**Work instructions**
In the entries that follow, find each line with the word "chocolat" and copy it.

================================

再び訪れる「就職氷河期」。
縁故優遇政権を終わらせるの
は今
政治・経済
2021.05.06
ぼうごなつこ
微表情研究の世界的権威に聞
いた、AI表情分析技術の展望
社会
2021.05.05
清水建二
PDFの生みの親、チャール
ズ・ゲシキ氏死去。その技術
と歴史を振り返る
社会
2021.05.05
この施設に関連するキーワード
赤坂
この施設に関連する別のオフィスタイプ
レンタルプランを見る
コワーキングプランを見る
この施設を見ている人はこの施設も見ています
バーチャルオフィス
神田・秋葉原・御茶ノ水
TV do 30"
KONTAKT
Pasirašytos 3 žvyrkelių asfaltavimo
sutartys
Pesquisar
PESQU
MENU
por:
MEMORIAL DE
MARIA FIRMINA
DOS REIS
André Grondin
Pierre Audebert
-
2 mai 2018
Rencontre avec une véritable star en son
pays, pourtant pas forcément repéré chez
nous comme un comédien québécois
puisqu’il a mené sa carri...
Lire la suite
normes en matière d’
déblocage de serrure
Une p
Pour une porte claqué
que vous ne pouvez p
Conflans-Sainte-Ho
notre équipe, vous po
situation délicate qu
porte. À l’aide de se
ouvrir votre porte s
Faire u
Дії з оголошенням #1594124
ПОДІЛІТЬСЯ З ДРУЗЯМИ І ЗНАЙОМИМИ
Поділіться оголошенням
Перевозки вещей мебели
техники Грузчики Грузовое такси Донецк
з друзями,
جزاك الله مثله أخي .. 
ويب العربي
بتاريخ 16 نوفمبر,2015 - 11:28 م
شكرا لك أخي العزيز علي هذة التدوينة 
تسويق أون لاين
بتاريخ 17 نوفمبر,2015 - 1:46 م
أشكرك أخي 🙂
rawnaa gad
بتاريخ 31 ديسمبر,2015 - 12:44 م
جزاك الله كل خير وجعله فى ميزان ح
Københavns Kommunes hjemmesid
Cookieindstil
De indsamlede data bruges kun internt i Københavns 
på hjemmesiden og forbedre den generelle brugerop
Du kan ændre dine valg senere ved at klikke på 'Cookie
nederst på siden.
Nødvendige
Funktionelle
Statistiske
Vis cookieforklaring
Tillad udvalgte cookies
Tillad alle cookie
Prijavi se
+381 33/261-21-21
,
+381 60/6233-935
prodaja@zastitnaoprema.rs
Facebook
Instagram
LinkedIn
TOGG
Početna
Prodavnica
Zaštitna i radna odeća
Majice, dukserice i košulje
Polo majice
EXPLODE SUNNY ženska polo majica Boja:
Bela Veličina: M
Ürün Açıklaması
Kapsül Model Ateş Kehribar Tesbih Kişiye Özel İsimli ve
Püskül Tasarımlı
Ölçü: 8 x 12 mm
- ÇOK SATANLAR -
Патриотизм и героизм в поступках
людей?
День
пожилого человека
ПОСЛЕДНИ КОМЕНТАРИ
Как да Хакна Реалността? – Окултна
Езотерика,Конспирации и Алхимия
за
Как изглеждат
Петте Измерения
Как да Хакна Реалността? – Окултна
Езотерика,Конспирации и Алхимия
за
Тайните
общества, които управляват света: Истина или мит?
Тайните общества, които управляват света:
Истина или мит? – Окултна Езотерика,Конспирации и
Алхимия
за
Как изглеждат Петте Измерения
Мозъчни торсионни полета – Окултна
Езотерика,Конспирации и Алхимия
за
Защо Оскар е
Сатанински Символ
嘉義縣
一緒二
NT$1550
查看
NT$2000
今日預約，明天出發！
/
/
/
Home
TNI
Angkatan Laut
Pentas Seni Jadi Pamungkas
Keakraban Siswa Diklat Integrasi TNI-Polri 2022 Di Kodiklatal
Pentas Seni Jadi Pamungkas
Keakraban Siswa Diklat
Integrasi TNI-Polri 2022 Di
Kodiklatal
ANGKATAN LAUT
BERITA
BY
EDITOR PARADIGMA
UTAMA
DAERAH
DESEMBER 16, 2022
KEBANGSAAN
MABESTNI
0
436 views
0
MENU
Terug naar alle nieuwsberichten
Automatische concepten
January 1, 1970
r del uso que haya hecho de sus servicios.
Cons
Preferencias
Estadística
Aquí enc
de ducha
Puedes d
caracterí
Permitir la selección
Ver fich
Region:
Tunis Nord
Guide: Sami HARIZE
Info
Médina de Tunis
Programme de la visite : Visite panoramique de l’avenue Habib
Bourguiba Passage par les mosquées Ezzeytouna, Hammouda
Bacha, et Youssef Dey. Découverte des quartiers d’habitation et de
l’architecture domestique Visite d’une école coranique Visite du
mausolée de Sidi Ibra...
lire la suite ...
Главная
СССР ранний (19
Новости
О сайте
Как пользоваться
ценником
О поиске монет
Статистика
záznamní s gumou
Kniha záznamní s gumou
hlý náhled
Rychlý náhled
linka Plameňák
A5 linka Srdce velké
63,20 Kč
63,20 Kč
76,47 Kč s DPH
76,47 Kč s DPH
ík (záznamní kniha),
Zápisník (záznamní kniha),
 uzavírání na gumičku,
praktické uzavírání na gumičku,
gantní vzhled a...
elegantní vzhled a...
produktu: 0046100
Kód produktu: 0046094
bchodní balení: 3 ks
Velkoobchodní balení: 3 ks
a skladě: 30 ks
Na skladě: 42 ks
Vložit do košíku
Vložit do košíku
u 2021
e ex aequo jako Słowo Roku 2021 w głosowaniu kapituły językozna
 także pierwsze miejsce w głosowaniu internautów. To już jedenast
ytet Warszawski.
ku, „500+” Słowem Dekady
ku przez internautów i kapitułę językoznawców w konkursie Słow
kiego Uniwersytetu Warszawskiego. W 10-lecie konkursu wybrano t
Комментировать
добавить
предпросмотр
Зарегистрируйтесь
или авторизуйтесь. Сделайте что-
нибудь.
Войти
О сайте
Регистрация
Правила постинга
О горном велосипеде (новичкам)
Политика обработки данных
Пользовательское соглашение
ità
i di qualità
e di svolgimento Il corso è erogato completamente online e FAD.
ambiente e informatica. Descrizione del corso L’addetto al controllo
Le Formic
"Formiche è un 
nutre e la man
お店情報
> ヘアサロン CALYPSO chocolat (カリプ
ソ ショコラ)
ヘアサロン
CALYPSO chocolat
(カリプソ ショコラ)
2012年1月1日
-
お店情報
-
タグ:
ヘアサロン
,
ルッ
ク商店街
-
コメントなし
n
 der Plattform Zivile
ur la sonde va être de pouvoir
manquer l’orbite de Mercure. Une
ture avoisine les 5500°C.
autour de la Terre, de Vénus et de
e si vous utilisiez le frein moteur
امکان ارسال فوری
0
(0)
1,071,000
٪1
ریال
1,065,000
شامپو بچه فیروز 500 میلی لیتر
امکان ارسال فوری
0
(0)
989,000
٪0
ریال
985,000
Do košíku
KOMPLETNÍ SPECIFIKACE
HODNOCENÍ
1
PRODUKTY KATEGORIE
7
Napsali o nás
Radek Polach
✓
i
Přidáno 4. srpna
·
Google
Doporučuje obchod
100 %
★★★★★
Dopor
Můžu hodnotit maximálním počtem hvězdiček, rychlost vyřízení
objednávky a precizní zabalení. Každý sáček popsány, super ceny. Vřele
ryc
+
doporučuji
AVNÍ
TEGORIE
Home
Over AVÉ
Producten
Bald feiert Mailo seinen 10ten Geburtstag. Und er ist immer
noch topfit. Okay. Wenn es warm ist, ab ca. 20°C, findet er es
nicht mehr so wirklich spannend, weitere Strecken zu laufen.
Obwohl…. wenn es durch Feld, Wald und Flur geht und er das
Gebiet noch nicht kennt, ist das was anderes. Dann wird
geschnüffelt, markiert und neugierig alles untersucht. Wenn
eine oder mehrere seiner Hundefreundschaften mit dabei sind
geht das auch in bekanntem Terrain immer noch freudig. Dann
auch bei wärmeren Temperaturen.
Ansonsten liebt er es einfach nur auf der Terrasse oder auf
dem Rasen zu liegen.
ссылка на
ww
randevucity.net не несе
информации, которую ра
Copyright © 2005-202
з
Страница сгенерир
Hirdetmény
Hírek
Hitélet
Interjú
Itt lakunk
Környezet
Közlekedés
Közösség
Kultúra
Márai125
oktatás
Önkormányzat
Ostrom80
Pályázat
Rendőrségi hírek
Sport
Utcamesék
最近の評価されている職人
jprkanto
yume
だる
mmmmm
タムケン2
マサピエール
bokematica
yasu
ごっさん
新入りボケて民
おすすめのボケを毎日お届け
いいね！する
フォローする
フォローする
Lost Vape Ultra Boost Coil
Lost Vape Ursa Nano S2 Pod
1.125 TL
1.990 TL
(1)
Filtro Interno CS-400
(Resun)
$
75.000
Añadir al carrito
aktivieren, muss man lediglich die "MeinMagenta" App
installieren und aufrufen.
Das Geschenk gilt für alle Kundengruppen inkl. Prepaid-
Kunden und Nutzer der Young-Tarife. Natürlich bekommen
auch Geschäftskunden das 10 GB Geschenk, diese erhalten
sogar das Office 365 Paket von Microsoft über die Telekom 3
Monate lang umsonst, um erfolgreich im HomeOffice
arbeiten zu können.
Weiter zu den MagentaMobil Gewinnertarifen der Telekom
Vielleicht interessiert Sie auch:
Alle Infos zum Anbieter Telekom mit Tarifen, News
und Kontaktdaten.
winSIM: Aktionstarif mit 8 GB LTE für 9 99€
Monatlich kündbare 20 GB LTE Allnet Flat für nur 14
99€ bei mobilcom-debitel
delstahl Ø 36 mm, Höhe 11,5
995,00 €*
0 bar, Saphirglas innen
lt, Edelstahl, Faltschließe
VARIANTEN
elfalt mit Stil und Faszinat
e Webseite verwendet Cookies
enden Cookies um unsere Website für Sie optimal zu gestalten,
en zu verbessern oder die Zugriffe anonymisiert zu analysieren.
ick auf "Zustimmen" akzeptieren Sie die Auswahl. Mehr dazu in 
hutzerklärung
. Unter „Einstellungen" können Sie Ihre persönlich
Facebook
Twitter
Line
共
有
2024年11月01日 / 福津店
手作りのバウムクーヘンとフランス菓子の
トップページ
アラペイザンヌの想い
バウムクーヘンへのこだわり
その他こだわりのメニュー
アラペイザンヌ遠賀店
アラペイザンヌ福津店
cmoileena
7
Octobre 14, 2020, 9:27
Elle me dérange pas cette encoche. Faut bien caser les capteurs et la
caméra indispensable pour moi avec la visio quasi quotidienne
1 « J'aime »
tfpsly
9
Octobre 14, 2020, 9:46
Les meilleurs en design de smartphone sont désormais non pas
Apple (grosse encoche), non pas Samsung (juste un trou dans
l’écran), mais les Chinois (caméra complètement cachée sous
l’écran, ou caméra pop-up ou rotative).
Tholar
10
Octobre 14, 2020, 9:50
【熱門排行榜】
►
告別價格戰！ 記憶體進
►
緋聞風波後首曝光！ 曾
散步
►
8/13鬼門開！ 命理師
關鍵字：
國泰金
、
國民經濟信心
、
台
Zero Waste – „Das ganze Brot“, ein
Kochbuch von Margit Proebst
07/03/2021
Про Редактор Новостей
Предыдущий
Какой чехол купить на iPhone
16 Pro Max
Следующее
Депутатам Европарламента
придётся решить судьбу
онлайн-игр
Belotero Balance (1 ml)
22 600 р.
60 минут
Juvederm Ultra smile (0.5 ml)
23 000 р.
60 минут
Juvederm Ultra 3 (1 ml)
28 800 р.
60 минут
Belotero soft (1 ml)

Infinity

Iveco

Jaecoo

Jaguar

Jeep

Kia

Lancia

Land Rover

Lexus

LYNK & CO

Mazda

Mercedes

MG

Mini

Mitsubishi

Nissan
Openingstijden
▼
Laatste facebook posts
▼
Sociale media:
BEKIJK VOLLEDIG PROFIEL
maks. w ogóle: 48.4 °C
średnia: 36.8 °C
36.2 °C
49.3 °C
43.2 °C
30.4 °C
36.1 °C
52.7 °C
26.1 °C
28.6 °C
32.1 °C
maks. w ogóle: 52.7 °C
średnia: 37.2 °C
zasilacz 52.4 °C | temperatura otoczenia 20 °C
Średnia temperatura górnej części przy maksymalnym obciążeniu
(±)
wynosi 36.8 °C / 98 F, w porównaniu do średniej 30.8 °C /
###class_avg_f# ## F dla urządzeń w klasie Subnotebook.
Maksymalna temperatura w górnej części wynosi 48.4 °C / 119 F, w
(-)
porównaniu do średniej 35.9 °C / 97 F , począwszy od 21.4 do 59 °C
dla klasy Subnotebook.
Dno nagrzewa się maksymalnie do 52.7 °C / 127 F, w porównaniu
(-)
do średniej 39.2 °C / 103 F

================================

**Task solution**
> ヘアサロン CALYPSO chocolat (カリプ
CALYPSO chocolat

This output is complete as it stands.